Very specifically, in 1989 leaks from the Civil Service were taken
out of the Official Secrets Act precisely, as far as I can see,
because after the Ponting case and one other case it was clear
that juries were not going to convict civil servants who leaked
even much more sensitive documents than Mr Galley leaked. At some
stage between 1989 and now somebody had thought, "Is there
a common law offence that we can twist a bit and try and use to
bring back effectively a criminal sanction against leaking?"

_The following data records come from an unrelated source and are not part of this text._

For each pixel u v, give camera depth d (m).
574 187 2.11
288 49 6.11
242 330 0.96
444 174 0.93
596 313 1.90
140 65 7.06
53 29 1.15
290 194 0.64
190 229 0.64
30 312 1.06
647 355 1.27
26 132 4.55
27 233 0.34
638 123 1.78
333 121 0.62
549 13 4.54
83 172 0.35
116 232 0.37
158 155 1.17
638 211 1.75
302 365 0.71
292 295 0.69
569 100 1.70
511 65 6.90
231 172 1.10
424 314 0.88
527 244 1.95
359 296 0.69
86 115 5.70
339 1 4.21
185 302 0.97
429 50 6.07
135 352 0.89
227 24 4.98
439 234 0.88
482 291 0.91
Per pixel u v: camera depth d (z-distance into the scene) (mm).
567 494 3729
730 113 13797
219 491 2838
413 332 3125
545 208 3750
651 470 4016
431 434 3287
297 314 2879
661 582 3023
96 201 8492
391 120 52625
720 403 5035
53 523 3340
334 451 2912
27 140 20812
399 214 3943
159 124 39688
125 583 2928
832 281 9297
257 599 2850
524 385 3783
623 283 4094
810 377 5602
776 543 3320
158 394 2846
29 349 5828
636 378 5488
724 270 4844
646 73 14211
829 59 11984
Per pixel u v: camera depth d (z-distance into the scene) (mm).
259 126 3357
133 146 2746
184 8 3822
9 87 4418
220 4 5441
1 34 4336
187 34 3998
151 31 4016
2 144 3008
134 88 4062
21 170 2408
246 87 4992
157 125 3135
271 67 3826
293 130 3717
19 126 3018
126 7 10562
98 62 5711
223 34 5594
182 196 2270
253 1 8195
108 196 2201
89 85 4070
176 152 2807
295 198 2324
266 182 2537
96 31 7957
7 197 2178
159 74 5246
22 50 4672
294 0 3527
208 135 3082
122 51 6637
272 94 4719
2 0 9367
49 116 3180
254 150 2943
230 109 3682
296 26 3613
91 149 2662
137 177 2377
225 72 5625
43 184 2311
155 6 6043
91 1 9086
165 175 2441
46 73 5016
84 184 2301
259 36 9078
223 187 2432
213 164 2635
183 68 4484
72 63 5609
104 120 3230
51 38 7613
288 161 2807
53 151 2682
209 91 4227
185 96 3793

and I imagine the effect of their failure to prosecute either
me or Mr Galley will be that will go away, and so it should. Parliament
made its view very clear about the use of the criminal law against
leaking and it seemed to me then, and it seems to me now, that
attempting to recreate that offence under a fairly archaic common
law offence should fail, and has failed.
Q19 Sir Alan Beith: Were you ever
given the impression by the police that either you or Mr Galley
were being investigated or might be investigated under the Official
Secrets Act which you or he would have been if there was a genuine
allegation of a threat to national security?
Damian Green: No. Again, it is
clear in the Johnston report, and do not forget his report was
done a couple of weeks after my arrest, that he is struck by the
fact that at the early stages of the police investigation there
was lots of talk about national security but by the time it came
to interviewing both Mr Galley and me no mention of national security
and no mention of the Official Secrets Act was made.